When Eisenstein's Criterion applies to a shifted polynomial $f(x+k)$

Question

So we all know about Eisenstein's Criterion and how useful it turns out to be. In particular, if we have a monic cubic $x^3+ax^2+bx+c$, it is irreducible if there exists a prime number $p$ such that $p\mid a,b,c$ and $p^2\nmid c$.

But suppose that a monic cubic is irreducible, and all its coefficients are positive, but there does not exist such a prime. Sometimes we can find an integer $k$ such that we can substitute $x=y+k$ into the cubic, and the resulting polynomial in $y$ will satisfy the criterion. For example, if we have the cubic $x^3+3x^2+5x+1$, then no $p$ exists, but if we substitute $x=y+3$ into it, we end up with $y^3+12y^2+50y+70$, which, taking $p=2$, satisfies the criterion, hence it is irreducible. My question is whether or not this stronger version of the criterion applies to every irreducible polynomial. That is to say, if $x^3+ax^2+bx+c$ is irreducible, then we can always find some integer $k$ such that $(y+k)^3+a(y+k)^2+b(y+k)+c$, when simplified, will satisfy the criterion.

Thank you all in advance!

Answer 1

Take $f(x) = x^3 + x + 1\in \mathbb{Z}[x]$. It's irreducible, and $$f(x + k) = x^3 + 3k x^2 + (3k^2 + 1)x + k^3 + k + 1$$ has relatively prime linear and quadratic coefficients for any integer $k\not = 0$.

Answer 2

Hint $ $ The key idea behind the Eisenstein criteria is that polynomials satisfying the criterion are, mod $\,p,\,$ powers of a prime, viz. $\,\equiv x^n,\,$ and products of primes always factor uniquely. The same works for its shift $\,(x-c)^n,\,$ so we seek primes $\,p\,$ such that, mod $\,p,\,$ the polynomial is congruent to such a power (e.g. for motivation: cyclotomic case). One can show that the only primes $\,p\,$ that can yield such powers are those dividing the discriminant of the polynomial.
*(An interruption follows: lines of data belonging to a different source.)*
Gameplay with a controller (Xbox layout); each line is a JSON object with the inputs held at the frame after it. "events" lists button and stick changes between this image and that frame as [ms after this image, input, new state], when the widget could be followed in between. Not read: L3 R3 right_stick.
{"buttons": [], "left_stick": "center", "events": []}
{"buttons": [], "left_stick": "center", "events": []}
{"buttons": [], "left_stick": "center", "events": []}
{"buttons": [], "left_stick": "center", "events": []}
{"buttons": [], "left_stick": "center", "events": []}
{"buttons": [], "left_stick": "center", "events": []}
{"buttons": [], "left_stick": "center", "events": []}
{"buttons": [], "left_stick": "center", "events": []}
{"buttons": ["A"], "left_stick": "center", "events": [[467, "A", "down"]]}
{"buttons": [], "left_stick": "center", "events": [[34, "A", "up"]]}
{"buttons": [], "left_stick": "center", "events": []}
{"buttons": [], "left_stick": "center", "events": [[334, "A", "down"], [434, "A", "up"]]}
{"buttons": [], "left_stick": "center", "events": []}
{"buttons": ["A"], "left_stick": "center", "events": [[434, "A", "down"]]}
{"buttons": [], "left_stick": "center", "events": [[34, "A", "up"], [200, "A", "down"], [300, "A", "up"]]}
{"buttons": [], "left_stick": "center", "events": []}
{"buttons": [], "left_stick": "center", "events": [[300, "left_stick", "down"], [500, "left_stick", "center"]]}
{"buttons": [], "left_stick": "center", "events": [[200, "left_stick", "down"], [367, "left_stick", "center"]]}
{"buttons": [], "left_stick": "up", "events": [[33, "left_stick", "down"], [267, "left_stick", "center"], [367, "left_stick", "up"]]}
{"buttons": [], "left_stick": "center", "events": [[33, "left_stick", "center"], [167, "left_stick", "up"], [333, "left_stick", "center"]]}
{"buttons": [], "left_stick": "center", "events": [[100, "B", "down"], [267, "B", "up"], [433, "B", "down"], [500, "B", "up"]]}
Indeed, if $\,f\equiv a (x\!-\!c)^n,\,\ n\!>\! 1\,$ then $\,f\,$ & $\,f'\,$ have common root $\,x\equiv c,\,$ so their resultant $\, R(f,f')\equiv 0.\,$ But this is, up to sign, the discriminant of $\,f\,$ (presumed monic).

Let's consider your example $\,f(x) = x^3+3x^2+5x+1,\,$ with discriminant $\,-140 = -2^2\cdot 5\cdot 7.\,$ Checking factorizations modulo these primes we find $\,f(x) = (x\!+\!1)^3\pmod{\! 2}.\, $ This implies $\,g(x)=f(x\!-\!1)\equiv x^3\pmod{\! 2}\,$ is Eisenstein by $\,2^2\nmid g(0)=f(-1)=-2,\,$ indeed we have $\,g(x) = f(x\!-\!1) = x^3+2x-2$.

For anomaly's example $\,f(x) = x^3+x+1,\,$ with discriminant $-31,\,$ the only possibility is $\,p \!=\! 31\,$ but $\,f\,$ is not a power mod $\,31\,$ by $\,3\,$ is a root, but has multiplicity one: $\,f'(3) \equiv 28\not\equiv 0.$

Remark $ $ If you know algebraic number theory then this criterion can be rephrased more precisely in terms of totally ramified primes, e.g. see Keith Conrad's note.